Repeat the rows word for word, starting with the first line of the rows and going on through the line that contains "Like a chill coffee shop", with both of those lines included.

▸ **RECORD SET**
◇ ◇ ◇ ◇ ◇ ◇ ◇
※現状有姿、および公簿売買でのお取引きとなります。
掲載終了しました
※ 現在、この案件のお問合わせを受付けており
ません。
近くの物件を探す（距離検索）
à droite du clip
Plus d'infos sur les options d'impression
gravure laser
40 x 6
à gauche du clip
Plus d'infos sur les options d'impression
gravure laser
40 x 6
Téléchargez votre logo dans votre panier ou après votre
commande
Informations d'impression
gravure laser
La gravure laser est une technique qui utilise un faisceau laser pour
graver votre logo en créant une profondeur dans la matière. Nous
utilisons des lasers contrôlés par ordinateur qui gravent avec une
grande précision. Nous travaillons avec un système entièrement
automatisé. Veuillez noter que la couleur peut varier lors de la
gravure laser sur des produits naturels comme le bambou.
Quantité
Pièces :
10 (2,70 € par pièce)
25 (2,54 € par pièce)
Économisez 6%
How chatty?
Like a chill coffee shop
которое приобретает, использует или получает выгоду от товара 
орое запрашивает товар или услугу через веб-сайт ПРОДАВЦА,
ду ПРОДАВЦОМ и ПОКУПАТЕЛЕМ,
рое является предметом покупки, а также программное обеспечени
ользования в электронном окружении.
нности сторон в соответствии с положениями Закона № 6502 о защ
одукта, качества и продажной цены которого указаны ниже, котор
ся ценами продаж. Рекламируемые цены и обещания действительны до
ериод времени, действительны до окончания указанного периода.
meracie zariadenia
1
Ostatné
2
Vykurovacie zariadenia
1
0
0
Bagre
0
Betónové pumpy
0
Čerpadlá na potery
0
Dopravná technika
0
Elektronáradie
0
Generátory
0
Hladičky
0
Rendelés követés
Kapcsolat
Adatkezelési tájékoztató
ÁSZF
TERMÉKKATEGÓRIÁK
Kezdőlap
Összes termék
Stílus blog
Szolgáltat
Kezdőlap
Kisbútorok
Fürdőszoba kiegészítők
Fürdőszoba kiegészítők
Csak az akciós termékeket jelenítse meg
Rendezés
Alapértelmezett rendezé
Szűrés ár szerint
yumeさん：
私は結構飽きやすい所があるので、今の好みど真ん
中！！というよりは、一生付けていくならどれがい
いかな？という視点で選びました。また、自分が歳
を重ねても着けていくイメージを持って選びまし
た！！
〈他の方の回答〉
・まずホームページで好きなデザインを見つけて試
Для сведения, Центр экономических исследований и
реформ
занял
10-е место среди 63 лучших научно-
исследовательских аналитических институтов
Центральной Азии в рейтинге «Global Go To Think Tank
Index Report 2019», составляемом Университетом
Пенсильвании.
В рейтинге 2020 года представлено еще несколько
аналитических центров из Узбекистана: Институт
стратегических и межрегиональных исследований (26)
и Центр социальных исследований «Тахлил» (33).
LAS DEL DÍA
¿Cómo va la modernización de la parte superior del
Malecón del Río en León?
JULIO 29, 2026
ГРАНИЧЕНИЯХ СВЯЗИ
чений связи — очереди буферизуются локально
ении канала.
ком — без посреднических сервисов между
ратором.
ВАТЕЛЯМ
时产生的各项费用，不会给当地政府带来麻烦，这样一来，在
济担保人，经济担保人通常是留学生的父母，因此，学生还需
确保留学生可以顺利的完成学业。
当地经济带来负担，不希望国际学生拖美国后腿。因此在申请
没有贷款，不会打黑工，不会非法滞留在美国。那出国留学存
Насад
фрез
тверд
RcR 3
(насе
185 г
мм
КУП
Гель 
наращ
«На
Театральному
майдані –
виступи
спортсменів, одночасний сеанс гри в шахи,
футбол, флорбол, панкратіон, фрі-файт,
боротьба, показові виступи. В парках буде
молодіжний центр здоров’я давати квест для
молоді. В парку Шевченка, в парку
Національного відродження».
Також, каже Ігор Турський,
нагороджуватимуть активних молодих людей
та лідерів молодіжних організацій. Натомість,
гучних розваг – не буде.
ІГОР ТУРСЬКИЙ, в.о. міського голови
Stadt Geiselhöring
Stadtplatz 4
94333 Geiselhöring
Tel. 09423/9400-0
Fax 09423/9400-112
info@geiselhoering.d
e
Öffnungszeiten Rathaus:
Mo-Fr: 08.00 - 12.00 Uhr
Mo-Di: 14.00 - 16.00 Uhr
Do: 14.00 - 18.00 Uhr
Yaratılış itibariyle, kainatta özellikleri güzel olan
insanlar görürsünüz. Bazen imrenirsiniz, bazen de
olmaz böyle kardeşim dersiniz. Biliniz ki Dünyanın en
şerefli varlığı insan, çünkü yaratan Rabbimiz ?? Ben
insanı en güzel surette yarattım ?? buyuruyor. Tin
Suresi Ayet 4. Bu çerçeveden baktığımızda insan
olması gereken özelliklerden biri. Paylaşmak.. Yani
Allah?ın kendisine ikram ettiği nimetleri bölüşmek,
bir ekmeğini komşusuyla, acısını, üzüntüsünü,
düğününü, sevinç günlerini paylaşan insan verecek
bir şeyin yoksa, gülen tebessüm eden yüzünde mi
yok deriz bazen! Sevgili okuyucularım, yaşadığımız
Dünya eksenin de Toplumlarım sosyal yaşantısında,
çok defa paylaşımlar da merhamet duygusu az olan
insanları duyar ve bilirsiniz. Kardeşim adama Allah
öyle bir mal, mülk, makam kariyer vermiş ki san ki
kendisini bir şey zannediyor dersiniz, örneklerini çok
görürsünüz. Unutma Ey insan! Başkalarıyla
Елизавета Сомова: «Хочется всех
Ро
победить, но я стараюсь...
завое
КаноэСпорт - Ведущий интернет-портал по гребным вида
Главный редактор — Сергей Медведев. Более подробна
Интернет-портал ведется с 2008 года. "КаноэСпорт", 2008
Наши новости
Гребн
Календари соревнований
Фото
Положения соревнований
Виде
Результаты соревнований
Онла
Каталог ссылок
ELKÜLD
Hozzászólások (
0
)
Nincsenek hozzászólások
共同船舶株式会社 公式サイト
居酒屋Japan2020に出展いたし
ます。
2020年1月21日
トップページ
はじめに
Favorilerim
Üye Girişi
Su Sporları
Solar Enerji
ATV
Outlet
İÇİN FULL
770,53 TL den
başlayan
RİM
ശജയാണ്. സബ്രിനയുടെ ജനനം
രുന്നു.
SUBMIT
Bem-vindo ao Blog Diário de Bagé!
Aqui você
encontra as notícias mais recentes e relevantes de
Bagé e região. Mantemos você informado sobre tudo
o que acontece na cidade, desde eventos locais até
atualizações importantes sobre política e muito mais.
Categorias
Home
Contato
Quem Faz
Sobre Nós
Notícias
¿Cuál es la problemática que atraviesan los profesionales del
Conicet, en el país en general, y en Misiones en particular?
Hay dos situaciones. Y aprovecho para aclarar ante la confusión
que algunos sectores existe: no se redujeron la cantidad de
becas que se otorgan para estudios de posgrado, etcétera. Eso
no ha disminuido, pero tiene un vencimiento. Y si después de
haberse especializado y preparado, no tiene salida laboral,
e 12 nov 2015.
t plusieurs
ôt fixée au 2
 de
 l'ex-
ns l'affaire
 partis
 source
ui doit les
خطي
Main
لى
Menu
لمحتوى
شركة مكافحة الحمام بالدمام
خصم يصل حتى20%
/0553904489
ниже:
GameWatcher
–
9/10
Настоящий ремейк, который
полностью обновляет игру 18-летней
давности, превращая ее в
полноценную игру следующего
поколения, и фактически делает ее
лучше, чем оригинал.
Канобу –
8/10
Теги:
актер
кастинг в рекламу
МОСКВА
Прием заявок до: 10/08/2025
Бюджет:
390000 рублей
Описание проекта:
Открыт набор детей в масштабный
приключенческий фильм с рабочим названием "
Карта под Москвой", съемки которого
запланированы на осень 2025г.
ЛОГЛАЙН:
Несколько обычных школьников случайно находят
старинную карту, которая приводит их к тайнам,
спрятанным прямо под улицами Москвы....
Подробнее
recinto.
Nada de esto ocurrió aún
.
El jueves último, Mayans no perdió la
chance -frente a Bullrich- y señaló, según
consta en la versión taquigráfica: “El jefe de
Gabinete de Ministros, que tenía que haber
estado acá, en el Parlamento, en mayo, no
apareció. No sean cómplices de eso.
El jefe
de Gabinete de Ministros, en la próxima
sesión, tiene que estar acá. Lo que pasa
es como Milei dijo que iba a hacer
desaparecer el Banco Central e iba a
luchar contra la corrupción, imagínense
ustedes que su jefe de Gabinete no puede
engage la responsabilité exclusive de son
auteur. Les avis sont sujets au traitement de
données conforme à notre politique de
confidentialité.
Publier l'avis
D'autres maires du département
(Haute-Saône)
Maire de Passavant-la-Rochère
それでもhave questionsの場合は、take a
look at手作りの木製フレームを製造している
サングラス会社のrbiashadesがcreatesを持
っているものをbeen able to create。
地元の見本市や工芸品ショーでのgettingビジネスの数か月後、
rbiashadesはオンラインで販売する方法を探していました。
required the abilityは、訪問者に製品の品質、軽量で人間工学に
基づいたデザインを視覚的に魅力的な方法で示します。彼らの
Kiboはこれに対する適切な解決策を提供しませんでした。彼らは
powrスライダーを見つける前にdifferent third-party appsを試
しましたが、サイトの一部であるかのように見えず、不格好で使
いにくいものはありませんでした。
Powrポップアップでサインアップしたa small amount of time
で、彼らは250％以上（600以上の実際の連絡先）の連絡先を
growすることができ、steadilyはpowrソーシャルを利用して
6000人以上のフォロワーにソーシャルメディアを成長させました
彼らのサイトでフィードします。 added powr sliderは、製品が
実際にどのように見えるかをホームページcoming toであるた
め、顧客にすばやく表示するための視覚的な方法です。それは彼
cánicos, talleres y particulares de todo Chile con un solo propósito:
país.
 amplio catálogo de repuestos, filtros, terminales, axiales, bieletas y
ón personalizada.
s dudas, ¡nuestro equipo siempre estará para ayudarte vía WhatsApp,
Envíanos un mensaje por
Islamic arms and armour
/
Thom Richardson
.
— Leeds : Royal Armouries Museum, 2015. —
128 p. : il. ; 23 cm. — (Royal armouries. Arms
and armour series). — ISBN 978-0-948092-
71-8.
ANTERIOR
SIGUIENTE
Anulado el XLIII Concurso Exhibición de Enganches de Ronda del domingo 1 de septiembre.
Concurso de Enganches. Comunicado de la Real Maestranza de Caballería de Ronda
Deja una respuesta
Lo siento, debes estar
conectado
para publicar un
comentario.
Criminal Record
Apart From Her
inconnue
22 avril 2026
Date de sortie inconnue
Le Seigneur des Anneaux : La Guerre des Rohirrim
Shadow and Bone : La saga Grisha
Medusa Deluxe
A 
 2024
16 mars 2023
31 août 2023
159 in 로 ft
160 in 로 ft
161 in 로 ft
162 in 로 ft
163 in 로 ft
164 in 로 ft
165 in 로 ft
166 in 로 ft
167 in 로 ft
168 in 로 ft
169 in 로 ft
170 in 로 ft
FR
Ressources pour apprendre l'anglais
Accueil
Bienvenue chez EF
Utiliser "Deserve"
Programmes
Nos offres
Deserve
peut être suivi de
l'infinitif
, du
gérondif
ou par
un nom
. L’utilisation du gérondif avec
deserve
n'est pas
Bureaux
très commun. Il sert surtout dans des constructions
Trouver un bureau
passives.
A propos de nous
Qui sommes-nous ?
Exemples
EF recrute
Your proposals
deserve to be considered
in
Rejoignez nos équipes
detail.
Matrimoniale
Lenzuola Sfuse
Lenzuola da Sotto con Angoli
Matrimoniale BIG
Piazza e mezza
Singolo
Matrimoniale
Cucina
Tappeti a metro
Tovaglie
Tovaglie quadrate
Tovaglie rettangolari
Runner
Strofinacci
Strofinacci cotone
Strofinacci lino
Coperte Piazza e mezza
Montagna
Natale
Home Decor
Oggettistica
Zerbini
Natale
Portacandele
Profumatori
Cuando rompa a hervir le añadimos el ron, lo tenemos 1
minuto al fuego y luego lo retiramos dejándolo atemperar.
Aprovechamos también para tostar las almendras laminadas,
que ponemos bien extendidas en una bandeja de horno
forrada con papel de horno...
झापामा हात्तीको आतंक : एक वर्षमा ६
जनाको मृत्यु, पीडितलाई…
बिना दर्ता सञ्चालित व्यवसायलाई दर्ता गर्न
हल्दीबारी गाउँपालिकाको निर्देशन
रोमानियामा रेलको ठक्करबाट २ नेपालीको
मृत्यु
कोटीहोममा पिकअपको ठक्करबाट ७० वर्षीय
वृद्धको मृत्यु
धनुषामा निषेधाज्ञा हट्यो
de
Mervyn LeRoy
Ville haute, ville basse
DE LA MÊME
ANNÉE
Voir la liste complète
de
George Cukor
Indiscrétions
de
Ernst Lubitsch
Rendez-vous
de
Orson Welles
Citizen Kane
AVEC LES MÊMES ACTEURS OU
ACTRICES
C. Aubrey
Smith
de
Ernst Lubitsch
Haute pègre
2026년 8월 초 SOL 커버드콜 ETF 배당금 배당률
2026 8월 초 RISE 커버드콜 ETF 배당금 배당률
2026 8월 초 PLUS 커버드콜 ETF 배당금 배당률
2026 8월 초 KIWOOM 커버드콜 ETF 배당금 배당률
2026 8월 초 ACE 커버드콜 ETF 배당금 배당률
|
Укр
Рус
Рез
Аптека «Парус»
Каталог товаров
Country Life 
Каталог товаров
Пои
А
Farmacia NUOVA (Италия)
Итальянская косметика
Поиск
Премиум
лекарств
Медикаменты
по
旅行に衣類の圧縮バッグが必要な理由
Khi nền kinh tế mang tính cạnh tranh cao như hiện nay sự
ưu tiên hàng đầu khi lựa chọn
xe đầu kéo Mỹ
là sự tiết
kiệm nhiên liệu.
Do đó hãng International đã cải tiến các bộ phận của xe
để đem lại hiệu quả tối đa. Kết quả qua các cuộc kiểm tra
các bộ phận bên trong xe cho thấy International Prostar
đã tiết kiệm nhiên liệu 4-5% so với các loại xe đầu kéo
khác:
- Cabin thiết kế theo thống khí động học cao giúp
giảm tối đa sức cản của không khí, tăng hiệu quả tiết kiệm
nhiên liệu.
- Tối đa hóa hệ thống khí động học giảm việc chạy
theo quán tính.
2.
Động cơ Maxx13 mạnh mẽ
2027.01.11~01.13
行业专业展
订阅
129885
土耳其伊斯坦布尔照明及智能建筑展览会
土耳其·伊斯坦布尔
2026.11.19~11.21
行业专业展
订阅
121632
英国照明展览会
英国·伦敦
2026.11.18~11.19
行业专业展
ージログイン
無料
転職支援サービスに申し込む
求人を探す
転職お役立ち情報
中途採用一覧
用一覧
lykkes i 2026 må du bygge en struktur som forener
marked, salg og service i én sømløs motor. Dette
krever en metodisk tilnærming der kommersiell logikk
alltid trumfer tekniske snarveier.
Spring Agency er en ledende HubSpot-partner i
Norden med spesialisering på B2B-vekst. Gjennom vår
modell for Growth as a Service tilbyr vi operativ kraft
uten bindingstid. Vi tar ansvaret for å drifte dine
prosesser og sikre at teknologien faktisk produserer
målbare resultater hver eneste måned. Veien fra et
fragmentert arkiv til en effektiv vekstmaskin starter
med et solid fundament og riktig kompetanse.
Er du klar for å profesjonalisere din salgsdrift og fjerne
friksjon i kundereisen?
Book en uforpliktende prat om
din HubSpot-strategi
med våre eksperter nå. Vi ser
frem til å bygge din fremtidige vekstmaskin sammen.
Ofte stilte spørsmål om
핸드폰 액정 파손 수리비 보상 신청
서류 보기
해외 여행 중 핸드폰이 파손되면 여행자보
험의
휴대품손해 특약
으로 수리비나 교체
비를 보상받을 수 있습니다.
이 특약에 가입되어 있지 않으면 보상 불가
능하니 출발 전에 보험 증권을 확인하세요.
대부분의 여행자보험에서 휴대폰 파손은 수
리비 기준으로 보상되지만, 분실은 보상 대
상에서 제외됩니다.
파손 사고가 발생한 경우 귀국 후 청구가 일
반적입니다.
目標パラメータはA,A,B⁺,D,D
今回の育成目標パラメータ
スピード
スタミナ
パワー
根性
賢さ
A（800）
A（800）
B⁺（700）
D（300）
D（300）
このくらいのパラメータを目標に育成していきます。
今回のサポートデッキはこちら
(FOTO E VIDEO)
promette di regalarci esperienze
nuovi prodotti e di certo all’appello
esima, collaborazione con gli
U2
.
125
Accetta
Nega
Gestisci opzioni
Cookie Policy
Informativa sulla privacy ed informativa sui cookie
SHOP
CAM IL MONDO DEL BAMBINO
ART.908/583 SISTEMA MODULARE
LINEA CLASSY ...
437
◇ ◇ ◇ ◇ ◇ ◇ ◇
▸ **EXERCISE OUTPUT**
※現状有姿、および公簿売買でのお取引きとなります。
掲載終了しました
※ 現在、この案件のお問合わせを受付けており
ません。
近くの物件を探す（距離検索）
à droite du clip
Plus d'infos sur les options d'impression
gravure laser
40 x 6
à gauche du clip
Plus d'infos sur les options d'impression
gravure laser
40 x 6
Téléchargez votre logo dans votre panier ou après votre
commande
Informations d'impression
gravure laser
La gravure laser est une technique qui utilise un faisceau laser pour
graver votre logo en créant une profondeur dans la matière. Nous
utilisons des lasers contrôlés par ordinateur qui gravent avec une
grande précision. Nous travaillons avec un système entièrement
automatisé. Veuillez noter que la couleur peut varier lors de la
gravure laser sur des produits naturels comme le bambou.
Quantité
Pièces :
10 (2,70 € par pièce)
25 (2,54 € par pièce)
Économisez 6%
How chatty?
Like a chill coffee shop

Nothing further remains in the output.